Tebow’s trio of starts were up and down. He had a 40-yard touchdown run and a 33-yard touchdown pass to Brandon Lloyd in a blowout loss to the Raiders. He also had a dramatic comeback win against the Texans in which the Broncos trialed by 13 in the fourth quarter, only to experience that unexplainable “Tebow Magic” for the first time. In Week 17, the Tebow led Broncos came back and almost beat the San Diego Chargers.

Despite the loss in the finale, when I left the stadium that day, you couldn’t help but notice fans were cheering loudly and happy on the way out. The Broncos were 4-12 and had a season full of embarrassing, awful and dumb moments, yet fans were happy. They were happy because of Tebow. Broncos Country had hope for the future.

The 2011 season was a wild ride. Tebow replaced “Mr. Personality,” Kyle Orton, in Week 5. The season ended in the Divisional Round of the playoffs. The team hadn’t been to the playoffs since 2005, so the Broncos were relevant again.

Those three starts in 2010 helped prepare Tebow for 2011, while giving fans a reason to tune back in.

That brings us to Paxton Lynch.

There is no cool story to Lynch because the Broncos didn’t have the slightest clue what to do with him. John Elway and Company should have given Lynch the starting job in 2016. It was easy. Prepare him for the future or figure out he’s trash and move on.

Either way, they would’ve known.

The cases of Brian Griese and Tim Tebow shouldn’t be unfamiliar to John Elway. Griese replaced Elway after No. 7 retired. And in 2011, Elway was back with the organization and had front row tickets (begrudgingly at times) for Tebow Mania.

That’s why is puzzling the Broncos ignored these situations with Lynch and appear to be ignoring them with Lock.

Once he’s healthy, starting Drew Lock carries no risk. What’s the worst that can happen? The Broncos miss the playoffs? LOL. That’s happening anyway.

What’s the upside? You give Lock meaningful reps with no pressure to win. Prepare him for the future and give the fans a reason to attend games.

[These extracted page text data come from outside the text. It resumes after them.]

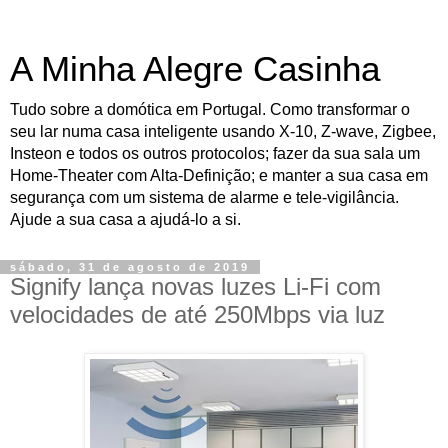
A Minha Alegre Casinha
Tudo sobre a domótica em Portugal. Como transformar o
seu lar numa casa inteligente usando X-10, Z-wave, Zigbee,
Insteon e todos os outros protocolos; fazer da sua sala um
Home-Theater com Alta-Definição; e manter a sua casa em
segurança com um sistema de alarme e tele-vigilância.
Ajude a sua casa a ajudá-lo a si.
sábado, 31 de agosto de 2019
Signify lança novas luzes Li-Fi com
velocidades de até 250Mbps via luz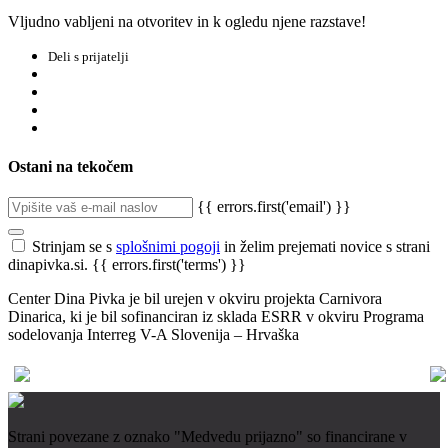
Vljudno vabljeni na otvoritev in k ogledu njene razstave!
Deli s prijatelji
Ostani na tekočem
{{ errors.first('email') }}
Strinjam se s
splošnimi pogoji
in želim prejemati novice s strani
dinapivka.si.
{{ errors.first('terms') }}
Center Dina Pivka je bil urejen v okviru projekta Carnivora
Dinarica, ki je bil sofinanciran iz sklada ESRR v okviru Programa
sodelovanja Interreg V-A Slovenija – Hrvaška
Strani povezane z oznako "Medvedu prijazno" so financirane v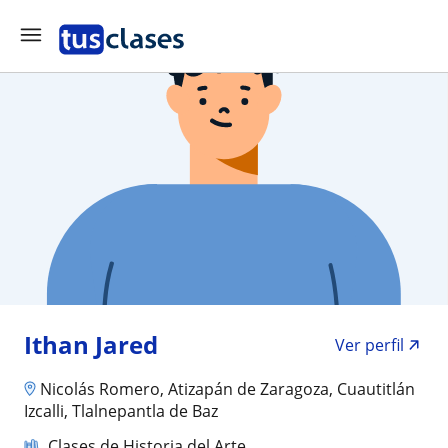
Ithan Jared
Ver perfil
Nicolás Romero, Atizapán de Zaragoza, Cuautitlán
Izcalli, Tlalnepantla de Baz
Clases de Historia del Arte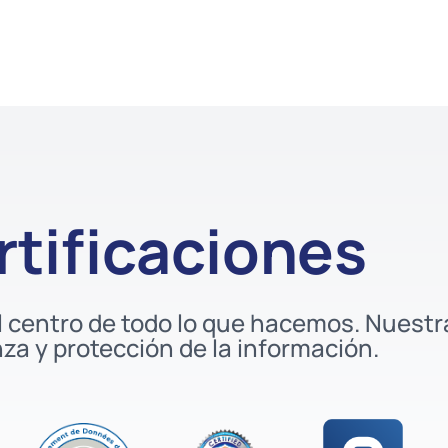
rtificaciones
el centro de todo lo que hacemos. Nuest
nza y protección de la información.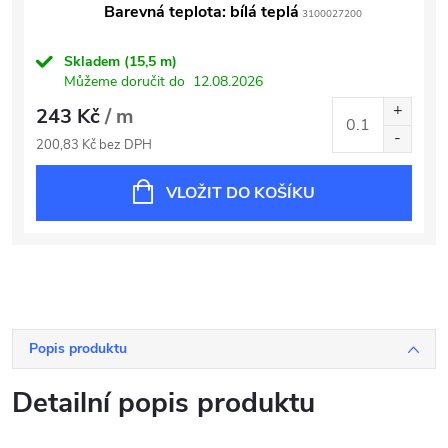
Barevná teplota: bílá teplá
3100027200
Skladem
(15,5 m)
Můžeme doručit do
12.08.2026
243 Kč
/ m
200,83 Kč bez DPH
VLOŽIT DO KOŠÍKU
Popis produktu
Detailní popis produktu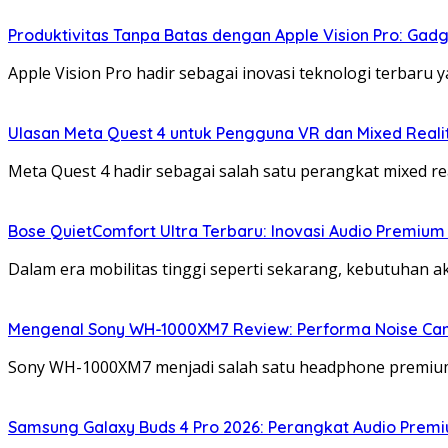
Produktivitas Tanpa Batas dengan Apple Vision Pro: Gadg
Apple Vision Pro hadir sebagai inovasi teknologi terbaru 
Ulasan Meta Quest 4 untuk Pengguna VR dan Mixed Real
Meta Quest 4 hadir sebagai salah satu perangkat mixed r
Bose QuietComfort Ultra Terbaru: Inovasi Audio Premium
Dalam era mobilitas tinggi seperti sekarang, kebutuhan a
Mengenal Sony WH-1000XM7 Review: Performa Noise Can
Sony WH-1000XM7 menjadi salah satu headphone premi
Samsung Galaxy Buds 4 Pro 2026: Perangkat Audio Prem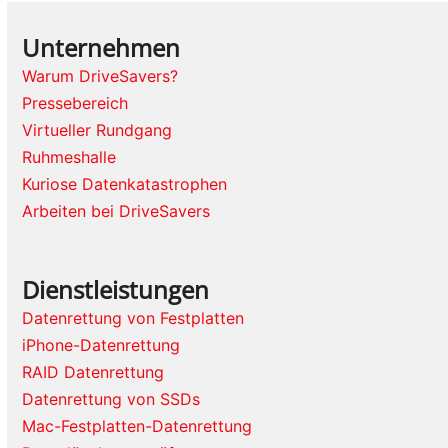
Unternehmen
Warum DriveSavers?
Pressebereich
Virtueller Rundgang
Ruhmeshalle
Kuriose Datenkatastrophen
Arbeiten bei DriveSavers
Dienstleistungen
Datenrettung von Festplatten
iPhone-Datenrettung
RAID Datenrettung
Datenrettung von SSDs
Mac-Festplatten-Datenrettung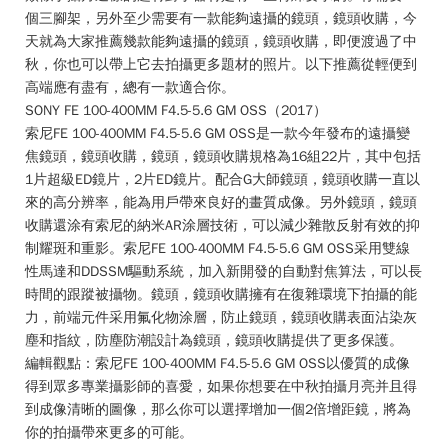
個三腳架，另外至少需要有一款能夠遠攝的鏡頭，鏡頭收購，今
天就為大家推薦幾款能夠遠攝的鏡頭，鏡頭收購，即便渡過了中
秋，你也可以帶上它去拍攝更多題材的照片。以下推薦從輕便到
高端應有盡有，總有一款適合你。
SONY FE 100-400MM F4.5-5.6 GM OSS（2017）
索尼FE 100-400MM F4.5-5.6 GM OSS是一款今年發布的遠攝變
焦鏡頭，鏡頭收購，鏡頭，鏡頭收購規格為16組22片，其中包括
1片超級ED鏡片，2片ED鏡片。配合G大師鏡頭，鏡頭收購一直以
來的高分辨率，能為用戶帶來良好的畫質成像。另外鏡頭，鏡頭
收購還涂有索尼的納米AR涂層技術，可以減少雜散反射有效的抑
制耀斑和重影。索尼FE 100-400MM F4.5-5.6 GM OSS采用雙線
性馬達和DDSSM驅動系統，加入新開發的自動對焦算法，可以長
時間的跟蹤被攝物。鏡頭，鏡頭收購擁有在復雜環境下拍攝的能
力，前端元件采用氟化物涂層，防止鏡頭，鏡頭收購表面沾染灰
塵和指紋，防塵防潮設計為鏡頭，鏡頭收購提供了更多保護。
編輯觀點：索尼FE 100-400MM F4.5-5.6 GM OSS以優質的成像
得到眾多專業攝影師的喜愛，如果你想要在中秋拍攝月亮并且得
到成像清晰的圖像，那么你可以選擇增加一個2倍增距鏡，將為
你的拍攝帶來更多的可能。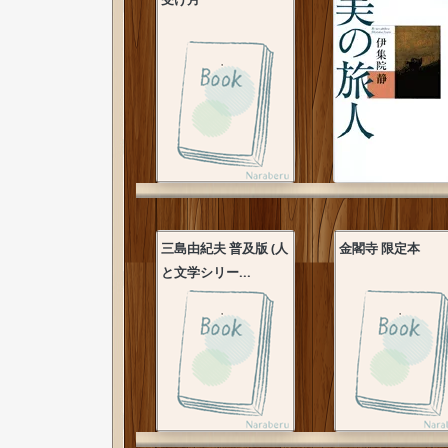
三島由紀夫 普及版 (人
金閣寺 限定本
と文学シリー...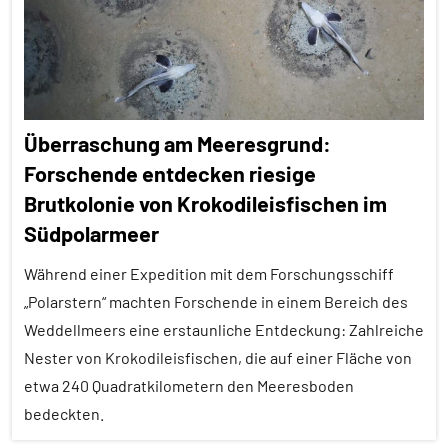
Themen
Alle
Tiergruppen
Brutpflege
Überraschung am Meeresgrund:
Forschung
Forschende entdecken riesige
aktuell
Brutkolonie von Krokodileisfischen im
Fortpflanzung
Südpolarmeer
Fressfeinde
Während einer Expedition mit dem Forschungsschiff
Inter-
„Polarstern“ machten Forschende in einem Bereich des
Spezies
Weddellmeers eine erstaunliche Entdeckung: Zahlreiche
Kooperation
Nester von Krokodileisfischen, die auf einer Fläche von
etwa 240 Quadratkilometern den Meeresboden
Soziale
bedeckten.
Beziehungen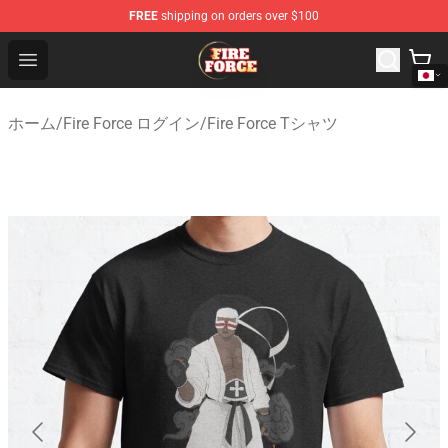
FREE
shipping on orders over $100
Fire Force Store - Official Fire Force Merchandise Shop
Open menu
ホーム
/
Fire Force ログイン
/
Fire Force Tシャツ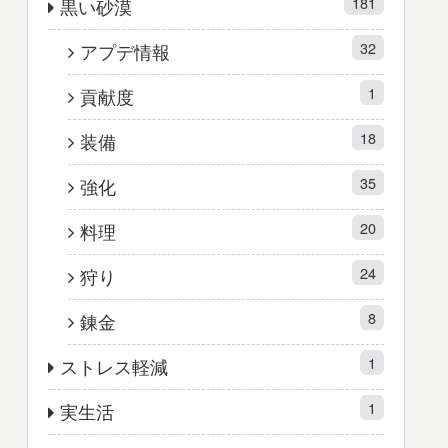
181
黒い砂漠
32
アプデ情報
1
貢献度
18
装備
35
強化
20
料理
24
狩り
8
錬金
1
ストレス軽減
1
実生活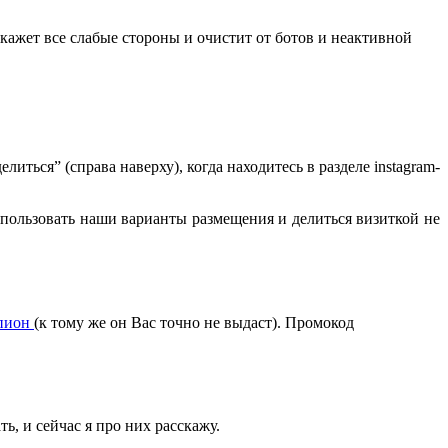
кажет все слабые стороны и очистит от ботов и неактивной
ться” (справа наверху), когда находитесь в разделе instagram-
пользовать наши варианты размещения и делиться визиткой не
пион
(к тому же он Вас точно не выдаст). Промокод
ь, и сейчас я про них расскажу.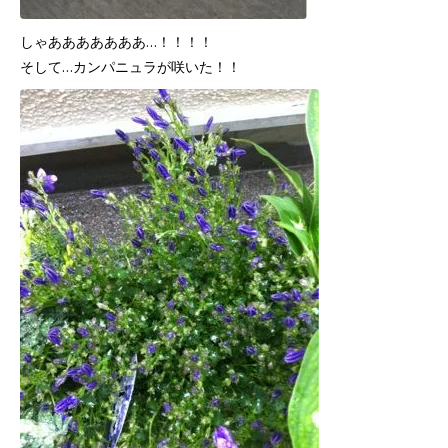
しゃあああああああ…！！！！
そして…カンパニュラが咲いた！！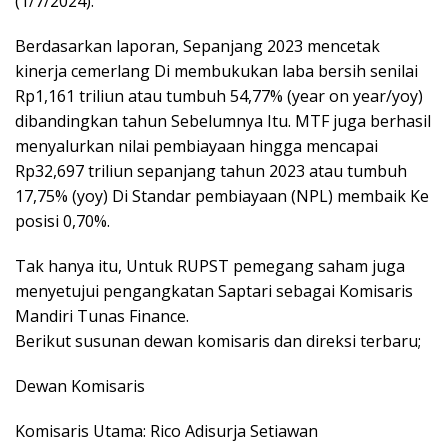
(1/7/2024).
Berdasarkan laporan, Sepanjang 2023 mencetak
kinerja cemerlang Di membukukan laba bersih senilai
Rp1,161 triliun atau tumbuh 54,77% (year on year/yoy)
dibandingkan tahun Sebelumnya Itu. MTF juga berhasil
menyalurkan nilai pembiayaan hingga mencapai
Rp32,697 triliun sepanjang tahun 2023 atau tumbuh
17,75% (yoy) Di Standar pembiayaan (NPL) membaik Ke
posisi 0,70%.
Tak hanya itu, Untuk RUPST pemegang saham juga
menyetujui pengangkatan Saptari sebagai Komisaris
Mandiri Tunas Finance.
Berikut susunan dewan komisaris dan direksi terbaru;
Dewan Komisaris
Komisaris Utama: Rico Adisurja Setiawan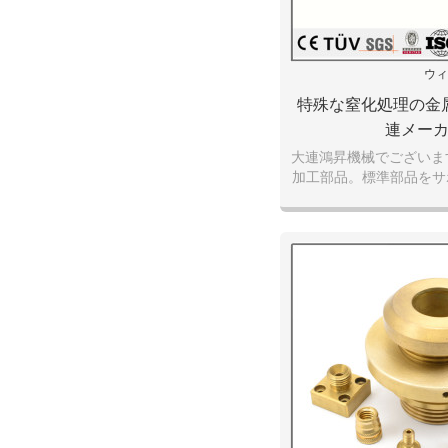
ウィ
特殊な窒化処理の金
連メー
大連鴻昇機械でございま
加工部品。標準部品をサ
マイズも歓迎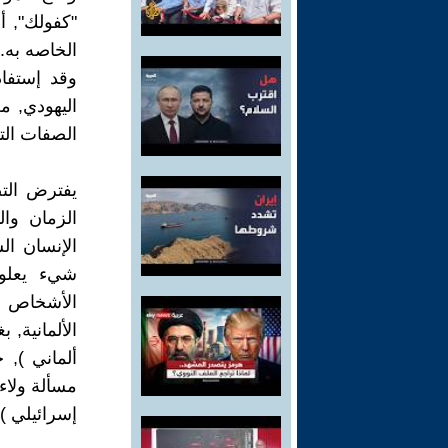
"كفولك", أ
الخاصه به.
وقد إستفاد
اليهودي, م
الصفات التي
يفترض التص
الزمان وال
الإنسان ال
شيء يعلو 
الأشخاص ا
الألمانية,
ألماني ), 
مسألة ولاء
إسرائيلي ).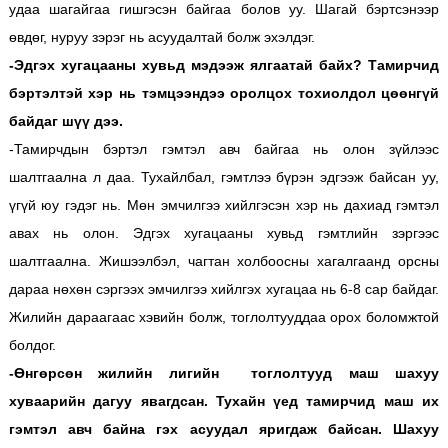
удаа шагайгаа гишгэсэн байгаа болов уу. Шагай бэртсэнээр
өвдөг, нуруу зэрэг нь асуудалтай болж эхэлдэг.
-Эдгэх хугацааны хувьд мэдээж ялгаатай байх? Тамирчид
бэртэлтэй хэр нь тэмцээндээ оролцох тохиолдол цөөнгүй
байдаг шүү дээ.
-Тамирчдын бэртэл гэмтэл авч байгаа нь олон зүйлээс
шалтгаална л даа. Тухайлбал, гэмтлээ бүрэн эдгээж байсан уу,
үгүй юу гэдэг нь. Мөн эмчилгээ хийлгэсэн хэр нь дахиад гэмтэл
авах нь олон. Эдгэх хугацааны хувьд гэмтлийн зэргээс
шалтгаална. Жишээлбэл, чагтан холбоосны хагалгаанд орсны
дараа нөхөн сэргээх эмчилгээ хийлгэх хугацаа нь 6-8 сар байдаг.
Жилийн дараагаас хэвийн болж, тоглолтууддаа орох боломжтой
болдог.
-Өнгөрсөн жилийн лигийн тоглолтууд маш шахуу
хуваарийн дагуу явагдсан. Тухайн үед тамирчид маш их
гэмтэл авч байна гэх асуудал яригдаж байсан. Шахуу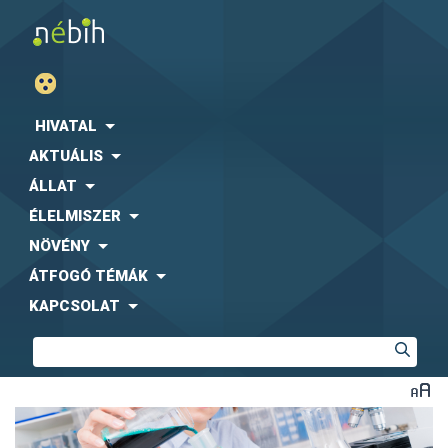
HIVATAL
AKTUÁLIS
ÁLLAT
ÉLELMISZER
NÖVÉNY
ÁTFOGÓ TÉMÁK
KAPCSOLAT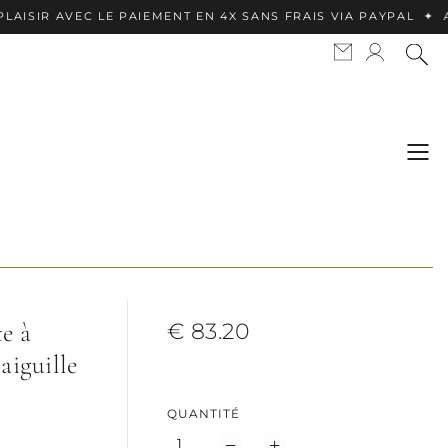
 AVEC LE PAIEMENT EN 4X SANS FRAIS VIA PAYPAL ✦ APPLE 
e à
€ 83.20
aiguille
QUANTITÉ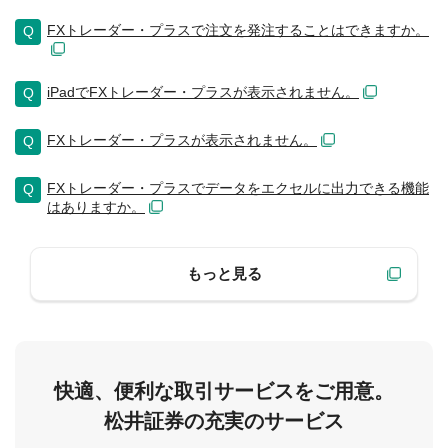
FXトレーダー・プラスで注文を発注することはできますか。
iPadでFXトレーダー・プラスが表示されません。
FXトレーダー・プラスが表示されません。
FXトレーダー・プラスでデータをエクセルに出力できる機能
はありますか。
もっと見る
快適、便利な取引サービスをご用意。
松井証券の充実のサービス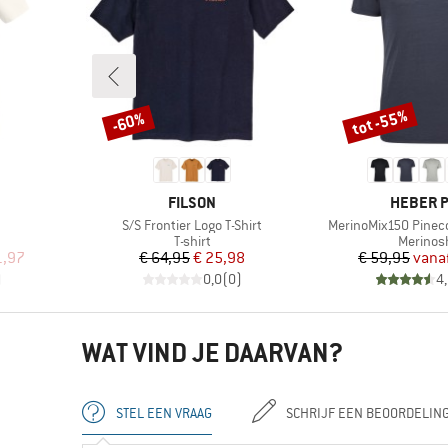
tot -55%
-60%
Korting
Korting
MERK
MERK
FILSON
HEBER 
Artikel
Artikel
S/S Frontier Logo T-Shirt
MerinoMix150 Pinecon
p
Productgroep
Product
T-shirt
Merinosh
de prijs
Prijs
Verlaagde prijs
Pr
Ve
1,97
€ 64,95
€ 25,98
€ 59,95
vana
)
0,0
(
0
)
4
WAT VIND JE DAARVAN?
STEL EEN VRAAG
SCHRIJF EEN BEOORDELIN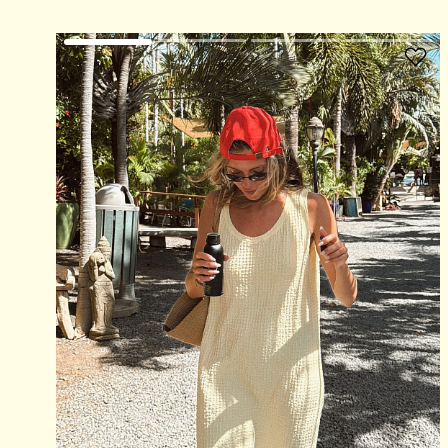
В избранное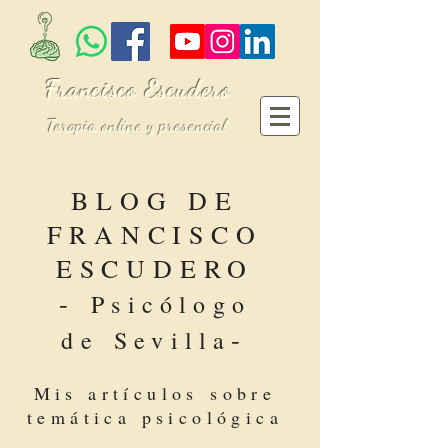
Francisco Escudero
Terapia online y presencial
BLOG DE
FRANCISCO
ESCUDERO
-
Psicólogo
-
de Sevilla
Mis artículos sobre
temática psicológica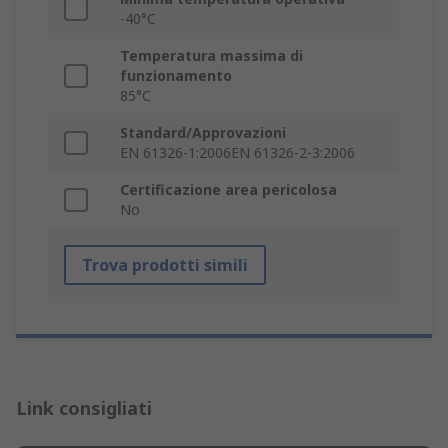
-40°C
Temperatura massima di
funzionamento
85°C
Standard/Approvazioni
EN 61326-1:2006EN 61326-2-3:2006
Certificazione area pericolosa
No
Trova prodotti simili
Link consigliati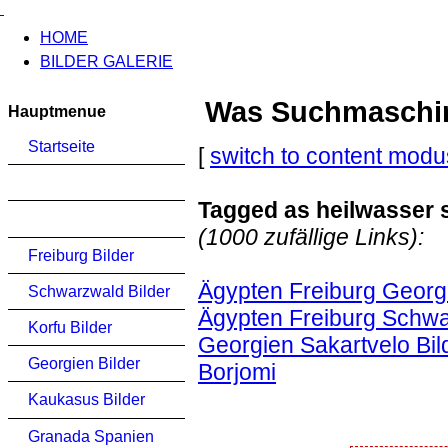
HOME
BILDER GALERIE
Was Suchmaschinen
Hauptmenue
Startseite
[
switch to content modu
Tagged as heilwasser
(1000 zufällige Links):
Freiburg Bilder
Ägypten Freiburg Georg
Schwarzwald Bilder
Ägypten Freiburg Schwa
Korfu Bilder
Georgien Sakartvelo Bild
Georgien Bilder
Borjomi
Kaukasus Bilder
Granada Spanien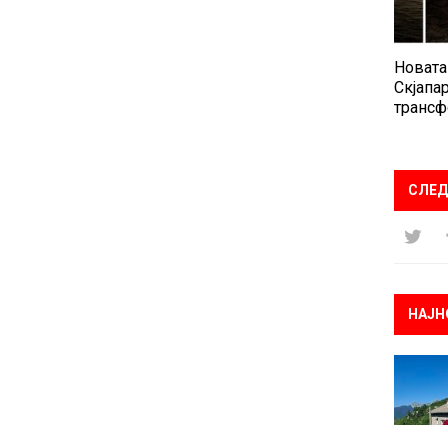
Новата
Скјапар
трансф
СЛЕД
НАЈН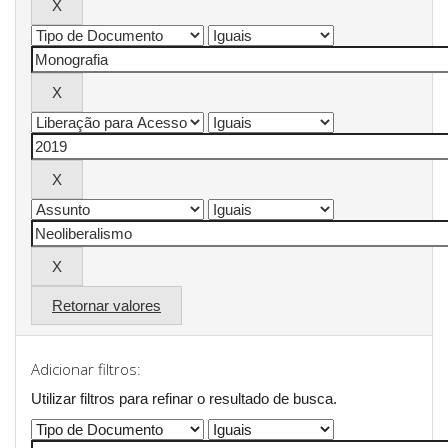
Retornar valores
Adicionar filtros:
Utilizar filtros para refinar o resultado de busca.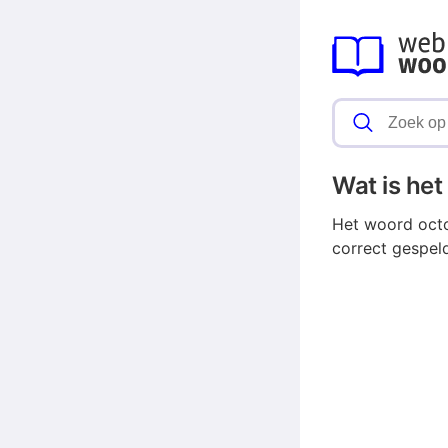
Wat is he
Het woord octo
correct gespel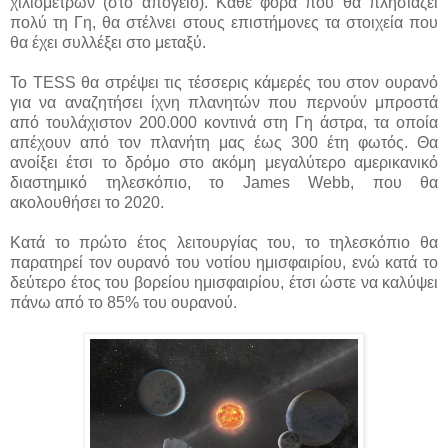
χιλιομέτρων (στο απόγειο). Κάθε φορά που θα πλησιάζει
πολύ τη Γη, θα στέλνει στους επιστήμονες τα στοιχεία που
θα έχει συλλέξει στο μεταξύ.
Το TESS θα στρέψει τις τέσσερις κάμερές του στον ουρανό
για να αναζητήσει ίχνη πλανητών που περνούν μπροστά
από τουλάχιστον 200.000 κοντινά στη Γη άστρα, τα οποία
απέχουν από τον πλανήτη μας έως 300 έτη φωτός. Θα
ανοίξει έτσι το δρόμο στο ακόμη μεγαλύτερο αμερικανικό
διαστημικό τηλεσκόπιο, το James Webb, που θα
ακολουθήσει το 2020.
Κατά το πρώτο έτος λειτουργίας του, το τηλεσκόπιο θα
παρατηρεί τον ουρανό του νοτίου ημισφαιρίου, ενώ κατά το
δεύτερο έτος του βορείου ημισφαιρίου, έτσι ώστε να καλύψει
πάνω από το 85% του ουρανού.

If the Broncos finish 4-12 but Drew Lock starts to shine, the season will be a success in everybody’s eyes. Elway will have found his quarterback of the future

Lock won’t be available until Week 8, so what I’m about to say doesn’t exactly line up. So follow me and have fun for a second.

The three different 0-4 Broncos teams never made the playoffs. But the 2011 Broncos started 1-4 and did make the playoffs. They did it by benching the veteran and playing the young guy.

Again, nothing but upside when a team goes with the kid.